O 2º Ciclo de Estudos Metrópoles, Políticas Públicas e Tecnologias de Governo. Territórios, governamento da vida e o comum aborda as metrópoles em uma perspectiva interdisciplinar, que se utiliza do paradigma da multidão, da perspectiva da (des)governança territorial, do comum e das políticas públicas. No Ciclo, assume-se a perspectiva da metrópole enquanto uma realidade produtiva, como a fábrica de hoje, o lugar da multidão e suas resistências. A multidão entendida como um conjunto de singularidades, como um jogo aberto de relações, que não é homogêneo nem idêntico consigo mesmo e que não diferencia, mas inclui os que estão do lado de fora.

Ainda, o Ciclo tem como horizonte a potência do comum. Entende-se que o comum e os poderes constituintes que dele se originam podem contribuir para se pensar outras formas de fazer política, no sentido de organizar e efetivar o viver em sociedade, para além das formas de representação Estado/sociedade que existem hoje. Podem contribuir para emergir diferentes possibilidades de superação das crises atuais, contribuindo assim para a geração de vida digna e sustentável.

Historicamente teve-se uma construção que optou pelo público e privado, numa ideia de povo e seu representante, o Estado, em detrimento do ser e fazer do comum. Porém, o esgotamento desse modelo, que se expressa na atual crise sistêmica, mostra que já não há mais a garantia de liberdade e segurança. Liberdade cujo esgotamento se expressa na pequena ou não participação das pessoas nas decisões dos rumos da sociedade, que implicam em suas próprias vidas, bem como na privação de direitos, o que limita possibilidades de escolha e, mais ainda, ameaça a dimensão da segurança. Esta, entendida enquanto direitos fundamentais, no sentido de acesso a condições sustentáveis de vida em sociedade.

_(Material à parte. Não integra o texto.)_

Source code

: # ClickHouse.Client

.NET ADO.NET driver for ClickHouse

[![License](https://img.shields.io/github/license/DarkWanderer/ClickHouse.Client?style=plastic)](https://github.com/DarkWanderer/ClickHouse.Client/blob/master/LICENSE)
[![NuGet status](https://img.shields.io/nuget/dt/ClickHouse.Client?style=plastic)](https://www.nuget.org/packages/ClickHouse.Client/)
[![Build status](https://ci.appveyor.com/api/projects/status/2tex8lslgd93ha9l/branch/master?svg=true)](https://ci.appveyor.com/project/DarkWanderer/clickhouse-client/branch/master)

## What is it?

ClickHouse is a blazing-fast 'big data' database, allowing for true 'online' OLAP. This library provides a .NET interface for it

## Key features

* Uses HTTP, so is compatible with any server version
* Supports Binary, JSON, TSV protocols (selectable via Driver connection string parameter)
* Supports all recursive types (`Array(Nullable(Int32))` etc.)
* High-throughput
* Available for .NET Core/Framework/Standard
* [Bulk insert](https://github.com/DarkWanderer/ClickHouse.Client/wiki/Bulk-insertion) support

Isso tudo, somado à mudança do paradigma produtivo, que colocou o comum e a lógica de multidão, de redes, da circulação, da multiplicidade como fonte de toda e qualquer inovação, torna não só relevante como também necessária a retomada de formas de organização da vida em sociedade e, portanto, das metrópoles, a partir do comum.

Objetivos

Geral:

– Descrever e analisar transdisciplinarmente as metrópoles à luz de diferentes vertentes teóricas, tais como o paradigma da multidão, a (des)governança territorial, o comum e as políticas públicas, apontando seus desafios e possibilidades.

Específicos:

– Discutir os principais problemas que emergem da realidade das metrópoles, especialmente no que tange a recursos hídricos, mobilidade urbana, saneamento, moradia, segurança, dentre outros.

– Identificar as expressões, manifestações e lutas de resistência das populações metropolitanas.

– Refletir sobre as metrópoles como espaços de construção plurais, diversos e, ao mesmo tempo, de governamento das vidas, capazes de construir uma sociedade economicamente justa, politicamente democrática, ecologicamente sustentável, socialmente solidária e culturalmente plural.

Realização

Início: 13/08/2015 (quinta-feira)
Término: 05/11/2015 (quinta-feira)
Carga horária: 24h
Locais: Sala Ignacio Ellacuría e Companheiros – IHU (Campus de São Leopoldo da UNISINOS) e Campus de Porto Alegre da UNISINOS.

Inscrições

Em breve as inscrições estarão abertas.

Público Alvo

Professores/as, estudantes universitários/as e comunidade em geral.